Somente depois dessa aprovação é que os recursos passam a ter autorização legal para serem executados.
Na prática, portanto, o orçamento é resultado de um processo institucional que combina planejamento técnico, debate político e aprovação legislativa.
Como o dinheiro chega ao cidadão?
Depois da aprovação do orçamento, inicia-se a fase de execução.
Os recursos são destinados aos ministérios, autarquias, universidades, hospitais federais, programas sociais, obras de infraestrutura e diversas políticas públicas.
Também podem ser transferidos a estados e municípios para financiar ações nas áreas de saúde, educação, assistência social, mobilidade urbana, saneamento básico e desenvolvimento regional.
Cada despesa precisa observar procedimentos legais, como empenho, liquidação e pagamento, além das regras de licitação ou de contratação previstas na legislação.
Esses mecanismos existem justamente para reduzir riscos de desperdício, favorecer a transparência e permitir a fiscalização permanente.
Quem fiscaliza os gastos públicos?

A aplicação do dinheiro público não depende apenas da boa gestão dos administradores.
Diversas instituições exercem controle sobre esses recursos.
O Congresso Nacional fiscaliza a execução orçamentária com o auxílio do Tribunal de Contas da União.
A Controladoria-Geral da União atua no controle interno da administração federal.
O Ministério Público pode investigar eventuais irregularidades.
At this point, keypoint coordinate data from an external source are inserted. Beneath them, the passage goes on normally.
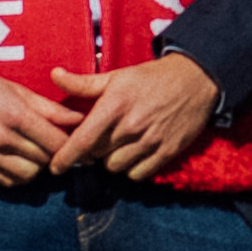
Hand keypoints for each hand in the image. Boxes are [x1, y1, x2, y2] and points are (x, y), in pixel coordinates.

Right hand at [0, 65, 80, 182]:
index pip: (56, 142)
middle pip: (44, 160)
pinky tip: (18, 160)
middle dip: (54, 153)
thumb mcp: (15, 89)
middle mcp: (1, 138)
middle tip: (53, 145)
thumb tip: (78, 119)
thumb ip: (48, 108)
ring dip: (37, 167)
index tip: (72, 140)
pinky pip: (7, 182)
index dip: (69, 143)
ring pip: (28, 175)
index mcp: (14, 114)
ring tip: (34, 152)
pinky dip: (18, 175)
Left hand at [58, 53, 227, 179]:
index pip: (83, 141)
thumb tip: (54, 75)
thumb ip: (83, 83)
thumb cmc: (152, 77)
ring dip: (112, 160)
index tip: (54, 167)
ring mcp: (151, 141)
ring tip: (118, 145)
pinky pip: (138, 174)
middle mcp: (132, 126)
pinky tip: (134, 153)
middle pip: (97, 156)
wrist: (197, 79)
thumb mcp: (117, 76)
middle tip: (99, 140)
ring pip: (116, 167)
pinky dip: (132, 168)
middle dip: (93, 151)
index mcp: (115, 105)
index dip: (65, 158)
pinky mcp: (168, 151)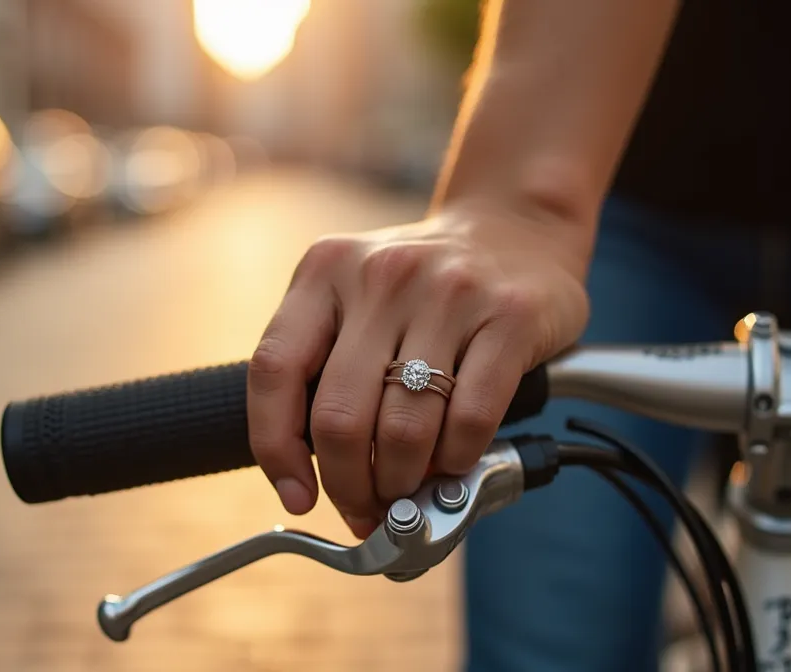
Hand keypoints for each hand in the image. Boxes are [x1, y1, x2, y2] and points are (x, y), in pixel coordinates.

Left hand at [247, 206, 591, 537]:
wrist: (516, 226)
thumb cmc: (424, 287)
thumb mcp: (356, 299)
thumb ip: (325, 367)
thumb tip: (312, 479)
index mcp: (325, 270)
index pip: (273, 371)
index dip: (277, 449)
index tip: (297, 494)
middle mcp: (382, 275)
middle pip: (339, 417)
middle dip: (349, 484)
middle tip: (367, 507)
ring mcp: (449, 292)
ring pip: (405, 429)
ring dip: (404, 481)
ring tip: (410, 489)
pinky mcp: (510, 316)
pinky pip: (471, 418)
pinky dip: (457, 460)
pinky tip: (454, 461)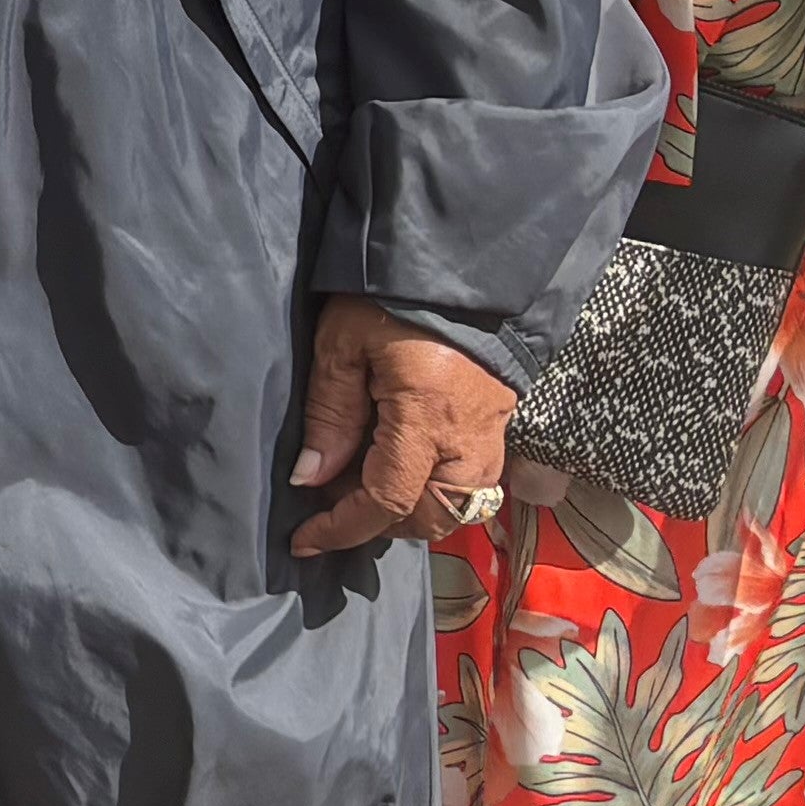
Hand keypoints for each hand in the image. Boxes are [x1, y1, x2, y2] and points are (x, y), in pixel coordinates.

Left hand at [288, 294, 509, 557]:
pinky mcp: (500, 421)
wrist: (454, 265)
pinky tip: (400, 463)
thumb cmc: (389, 297)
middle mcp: (469, 437)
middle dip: (382, 524)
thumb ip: (330, 415)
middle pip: (431, 518)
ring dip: (412, 510)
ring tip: (367, 482)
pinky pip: (474, 480)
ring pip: (459, 506)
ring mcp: (493, 432)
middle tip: (336, 501)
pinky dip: (436, 488)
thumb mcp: (341, 346)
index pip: (386, 501)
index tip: (305, 540)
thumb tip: (312, 477)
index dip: (342, 528)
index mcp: (426, 417)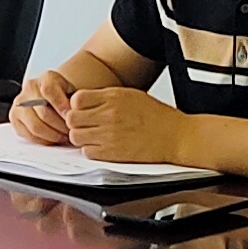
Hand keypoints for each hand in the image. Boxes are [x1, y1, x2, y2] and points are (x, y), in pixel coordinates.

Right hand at [8, 69, 74, 145]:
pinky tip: (53, 139)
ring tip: (63, 137)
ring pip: (35, 125)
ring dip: (52, 135)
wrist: (55, 97)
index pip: (49, 90)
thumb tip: (76, 116)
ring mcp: (20, 103)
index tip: (70, 117)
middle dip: (60, 126)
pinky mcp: (14, 118)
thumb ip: (76, 101)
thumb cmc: (67, 96)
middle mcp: (30, 88)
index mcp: (47, 78)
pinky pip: (28, 134)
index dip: (60, 106)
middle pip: (43, 112)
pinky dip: (43, 140)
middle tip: (71, 132)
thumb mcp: (75, 93)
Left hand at [62, 85, 192, 164]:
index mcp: (113, 97)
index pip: (77, 99)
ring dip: (82, 137)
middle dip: (76, 122)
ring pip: (76, 136)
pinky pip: (87, 152)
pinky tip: (102, 146)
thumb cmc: (157, 116)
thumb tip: (85, 101)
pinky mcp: (112, 153)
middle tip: (85, 125)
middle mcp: (109, 114)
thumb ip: (106, 97)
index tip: (83, 109)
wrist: (175, 136)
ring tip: (94, 136)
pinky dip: (91, 150)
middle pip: (72, 118)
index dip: (77, 105)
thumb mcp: (131, 95)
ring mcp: (109, 135)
Nos estados e municípios, Tribunais de Contas e Ministérios Públicos desempenham funções semelhantes.
Além disso, o Poder Judiciário pode ser acionado quando houver questionamentos sobre a legalidade de atos administrativos.
Esse conjunto de mecanismos busca assegurar que os recursos públicos sejam utilizados conforme a Constituição e as leis.
Qual é o papel do cidadão?
Ao contrário do que muitos imaginam, a fiscalização não é responsabilidade exclusiva dos órgãos públicos.
A Constituição consagra o princípio da publicidade dos atos administrativos e permite que qualquer cidadão acompanhe a aplicação dos recursos públicos.
Hoje, diversas informações podem ser consultadas por meio de portais oficiais de transparência.
Neles é possível verificar despesas realizadas, contratos administrativos, transferências voluntárias, convênios, licitações, pagamentos efetuados, beneficiários de programas públicos e diversas outras informações de interesse coletivo.
O acesso a esses dados fortalece o chamado controle social, um dos pilares da administração pública moderna.
Transparência fortalece a democracia
Quanto maior a transparência, maior a confiança nas instituições.
Quando o cidadão consegue acompanhar como os recursos são arrecadados, distribuídos e aplicados, aumenta a capacidade da sociedade de avaliar políticas públicas e cobrar resultados.
A transparência também contribui para prevenir irregularidades, aperfeiçoar a gestão pública e estimular uma cultura de responsabilidade na utilização do dinheiro pertencente a toda a coletividade.
Mais do que um dever legal, prestar contas representa um compromisso permanente com a democracia.
O Especialista Explica

O advogado Esdras Dantas de Souza (foto de arquivo), consultor jurídico do Dossiê Nacional, explica que compreender o orçamento público é uma das formas mais eficazes de fortalecer a cidadania.
“Todo recurso administrado pelo Estado pertence à sociedade. Os governantes e gestores públicos exercem apenas a administração temporária desse patrimônio coletivo. Por isso, transparência, prestação de contas e fiscalização não representam obstáculos à administração pública; são garantias constitucionais que protegem o interesse da população e fortalecem a confiança nas instituições.”